It appears we can expect an increased interchange of technologies between imaging giant Canon and software maker Microsoft in the near future, thanks to to a patent agreement that was signed by the two parties on Wednesday.
Unfortunately the brief statement issued by Microsoft does not reveal an awful lot of detail about the type of patents included in the agreement or how they would be put to use, but simply says that the two companies have "broadened their strategic alliance with the announcement of a broad patent cross-licensing" and that "with this agreement, Microsoft and Canon gain licenses to each other’s highly valued and growing patent portfolios."

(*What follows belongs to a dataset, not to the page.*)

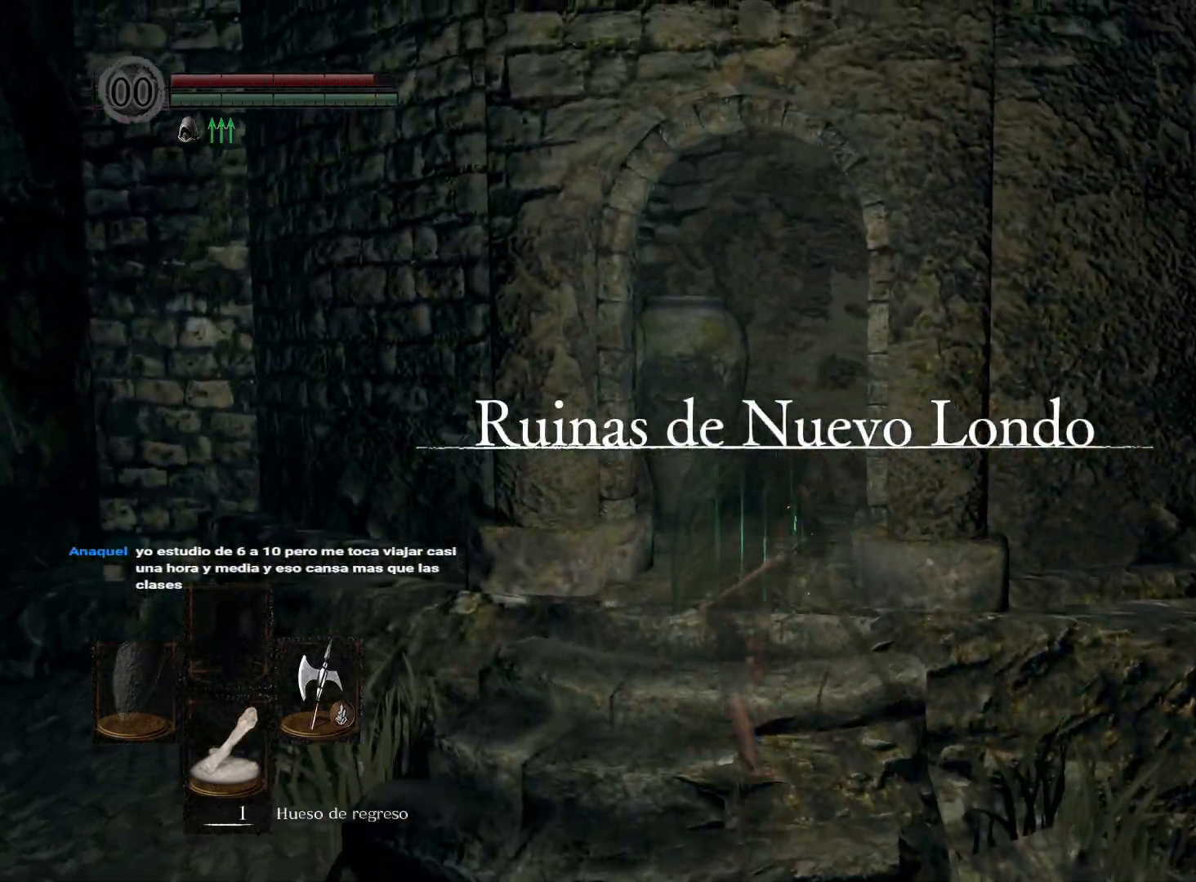
{"buttons": [], "left_stick": "up", "right_stick": "right", "events": [[217, "right_stick", "right"]]}
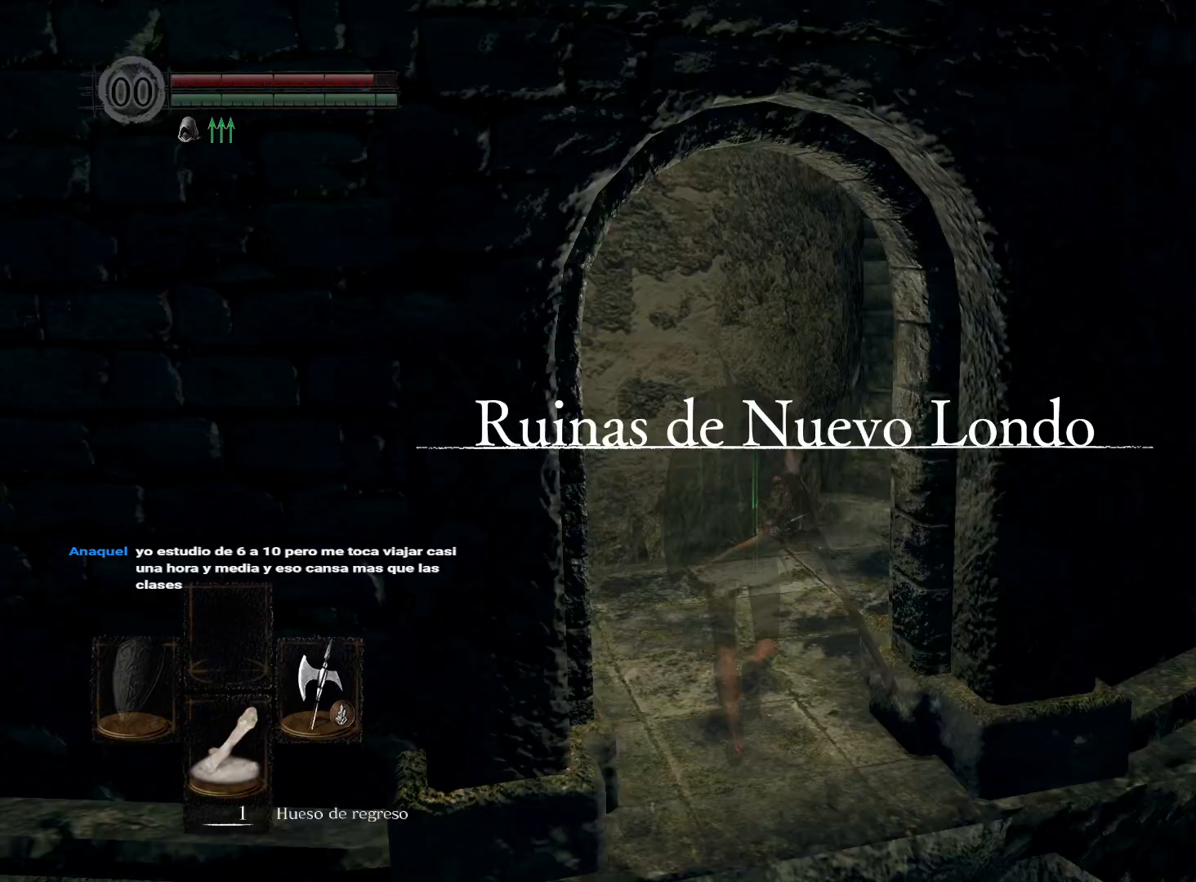
{"buttons": [], "left_stick": "up", "right_stick": "center", "events": [[33, "right_stick", "center"]]}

However, the text also goes on to say that the "agreement covers a broad range of products and services each company offers, including certain digital imaging and mobile consumer products." In practice this could mean that Canon imaging technology will be used in future Lumia smartphones made by Nokia, the device division of which is now owned by Microsoft. On the other hand Canon cameras could benefit from some of Microsoft's and Nokia's mobile and wireless knowledge.
Without any detailed knowledge of the deal it looks as if it could be beneficial to both companies. With the Nokia 808 and Lumia 1020, 930 and 1520 Microsoft and Nokia have already designed and marketed some of the best smartphone cameras money can buy, and with Canon's help could strengthen their position further.
At the same time Canon is lagging behind Samsung and even eternal rival Nikon in the connected camera game and its Wi-Fi enabled cameras, such as the "Facebook-ready" Powershot N1 and Powershot N100, struggle to find a larger audience. A little help from a mobile device manufacturer could be exactly what's needed to get the company ready for the connected age. That said, with the two parties not releasing any detailed information about the agreement at this point all of the above remains speculation. We'll have to wait for future camera and device releases to see what Microsoft and Canon joining forces actually means on a product level.